REQUIRED WORK – Reproduce the data below word for word, setting aside any picture it holds.

** Opening EXCERPTED DATA block **

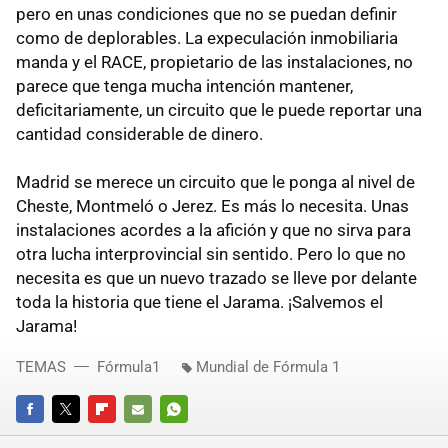
pero en unas condiciones que no se puedan definir
como de deplorables. La expeculación inmobiliaria
manda y el RACE, propietario de las instalaciones, no
parece que tenga mucha intención mantener,
deficitariamente, un circuito que le puede reportar una
cantidad considerable de dinero.
Madrid se merece un circuito que le ponga al nivel de
Cheste, Montmeló o Jerez. Es más lo necesita. Unas
instalaciones acordes a la afición y que no sirva para
otra lucha interprovincial sin sentido. Pero lo que no
necesita es que un nuevo trazado se lleve por delante
toda la historia que tiene el Jarama. ¡Salvemos el
Jarama!
TEMAS
Fórmula1
Mundial de Fórmula 1
FACEBOOK
TWITTER
FLIPBOARD
E-
WHATSAPP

** Closing EXCERPTED DATA block **

OUTPUT –
pero en unas condiciones que no se puedan definir
como de deplorables. La expeculación inmobiliaria
manda y el RACE, propietario de las instalaciones, no
parece que tenga mucha intención mantener,
deficitariamente, un circuito que le puede reportar una
cantidad considerable de dinero.
Madrid se merece un circuito que le ponga al nivel de
Cheste, Montmeló o Jerez. Es más lo necesita. Unas
instalaciones acordes a la afición y que no sirva para
otra lucha interprovincial sin sentido. Pero lo que no
necesita es que un nuevo trazado se lleve por delante
toda la historia que tiene el Jarama. ¡Salvemos el
Jarama!
TEMAS
Fórmula1
Mundial de Fórmula 1
FACEBOOK
TWITTER
FLIPBOARD
E-
WHATSAPP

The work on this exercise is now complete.